## EXERCISE DESCRIPTION
Reproduce the data below with each instance of "performance" changed to "speed", leaving every other character as it is.

##### EXERCISE DATA

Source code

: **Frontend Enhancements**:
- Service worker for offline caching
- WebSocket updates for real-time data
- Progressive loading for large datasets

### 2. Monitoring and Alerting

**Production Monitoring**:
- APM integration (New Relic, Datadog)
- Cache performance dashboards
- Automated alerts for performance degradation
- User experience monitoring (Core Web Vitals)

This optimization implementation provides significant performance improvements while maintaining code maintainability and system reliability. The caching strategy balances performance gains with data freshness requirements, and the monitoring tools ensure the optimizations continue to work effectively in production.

##########

## RESULT OF THIS TASK
Source code

: **Frontend Enhancements**:
- Service worker for offline caching
- WebSocket updates for real-time data
- Progressive loading for large datasets

### 2. Monitoring and Alerting

**Production Monitoring**:
- APM integration (New Relic, Datadog)
- Cache speed dashboards
- Automated alerts for speed degradation
- User experience monitoring (Core Web Vitals)

This optimization implementation provides significant speed improvements while maintaining code maintainability and system reliability. The caching strategy balances speed gains with data freshness requirements, and the monitoring tools ensure the optimizations continue to work effectively in production.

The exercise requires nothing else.